# BLL New Releases



## Lord of the Night (Nov 18, 2009)

A lot of new releases were confirmed at BLL, and I thought I would post them here.

Cult of the Warmason by C L Werner - Not sure if this is a novel or audio, but it's about the Stealers.
Calgar's Fury by Paul Kearney - Seems the SMB book was a first part in a series about Calgar. Awesome!
Jain Zar: The Storm of Silence by Gav Thorpe - Second Phoenix Lords book, really looking forward to this one and wondering if he'll address the fact that Malcharion and Talos Valcoran turned Jain into a crispy pancake last we saw her.
Daedalus by LJ Goulding - A Scythes of the Emperor audio that is based around aerial combat, seems like LJ is really bringing these guys to the fore with their first proper novel and an audio to support it.
Echoes of Revelation - A collection of short audios in the Horus Heresy, the cover depicts the Kakophoni and apparently their story will depict the moment the Kakophoni truly become Noise Marines.
Farsight: Crisis of Faith by Phil Kelly - Novel or novella, not really sure. But curious, and more Farsight is always good.
The Eight Lamentations by Josh Reynolds - The first AoS novel that will only have mortal human characters, no Stormcast or other such stuff.
Ruinstorm by David Annandale - Major Horus Heresy novel that will be about Guilliman, Sanguinius and the Lion attempting to break through the Ruinstorm and make it to Terra, with Curze in tow. This is Book 45 in the HH.
Dark Compliance by John French - An audio about Horus after the events of Vengeful Spirit and Molech bringing an Imperium world into compliance with his new rule and about how others may be brought to heel or to side under his leadership.
Old Earth by Nick Kyme - The third and final Salamanders HH novel, will be about Vulkan's origins and destiny. It will also contain parts about the fate of the Iron Hands during the Heresy as well. This is Book 47 in the HH.
The Last Hunt by Robbie MacNiven - This is only a title so far, I have heard no details about it.
Hallowed Knights: Plague Garden by Josh Reynolds - A Stormcast novel about the Hallowed Knights. Judging from the title I believe it will be about Lord Celestant Gardus who was last seen being sucked into the Garden of Nurgle and fleeing from a pack of Great Unclean Ones.

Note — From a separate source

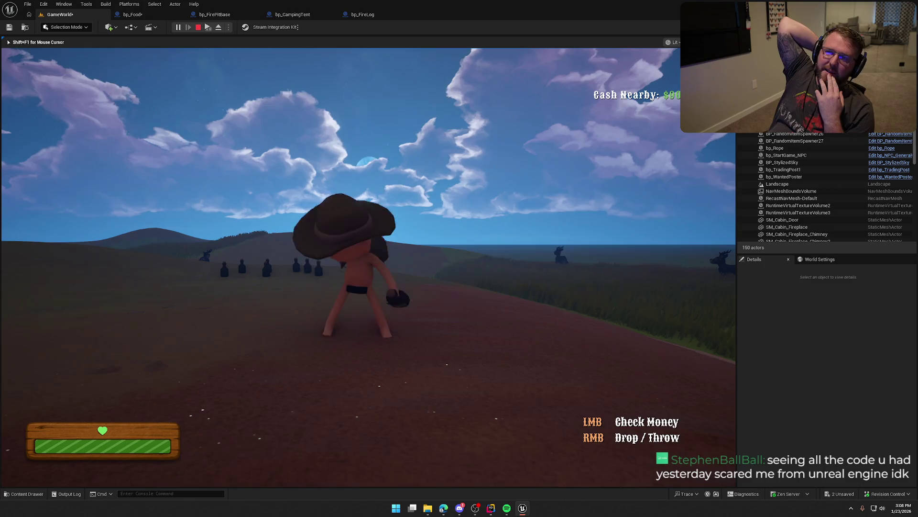
{"action": "key", "text": "w"}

Also Books 43 and 46 of the Horus Heresy were revealed to not be set in stone. At least two HH manuscripts are nearly finished, whichever one is finished first will become Book 43 and the other Book 46.


LotN


----------



## Khorne's Fist (Jul 18, 2008)

Lord of the Night said:


> Jain Zar: The Storm of Silence by Gav Thorpe - Second Phoenix Lords book, really looking forward to this one and wondering if he'll address the fact that Malcharion and Talos Valcoran turned Jain into a crispy pancake last we saw her.


Really looking forward to this. While I'm not a huge fan of Thorpe's, I really enjoyed his Asurman novel. As for her brush with 1st Claw, that was just another death in a long line of them over the millennia, I'm sure.



Lord of the Night said:


> The Last Hunt by Robbie MacNiven - This is only a title so far, I have heard no details about it.

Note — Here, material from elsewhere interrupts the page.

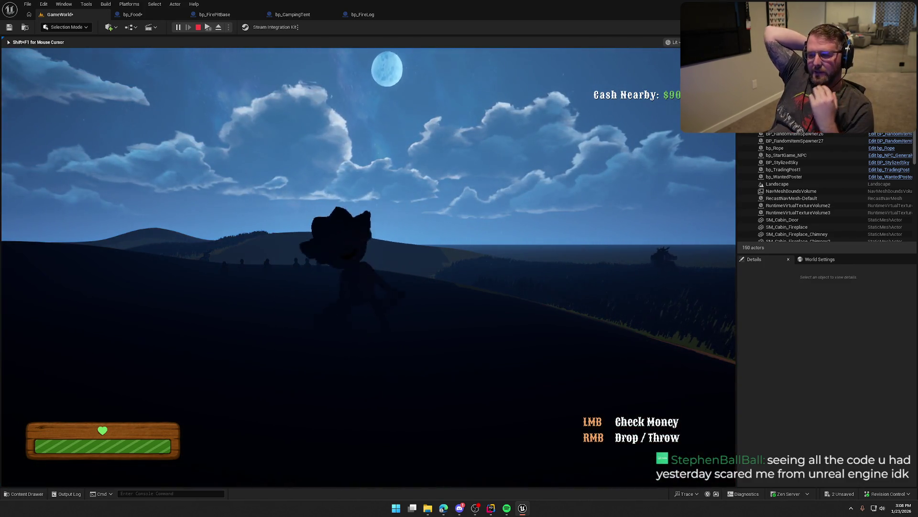
{"action": "key", "text": "d"}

Space Wolf novel, featuring the return of Russ? I'm all a quiver.


----------



## Brother Lucian (Apr 22, 2011)

The phoenix lords has died a lot of times. All it is takes is an exarch to sacrifice himself to ressurect them.


----------



## Lord of the Night (Nov 18, 2009)

Brother Lucian said:


> The Phoenix Lords have died a lot of times. All it is takes is an Exarch to sacrifice himself to resurrect them.


I know, i'm just curious about when it happened after she died on Tsagualsa and how she herself views that battle.



Khorne's Fist said:


> Space Wolf novel, featuring the return of Russ? I'm all a quiver.


Actually one detail has leaked, it's White Scars.


LotN


----------



## Khorne's Fist (Jul 18, 2008)

I so badly want to start playing and painting Inquisitor again.


----------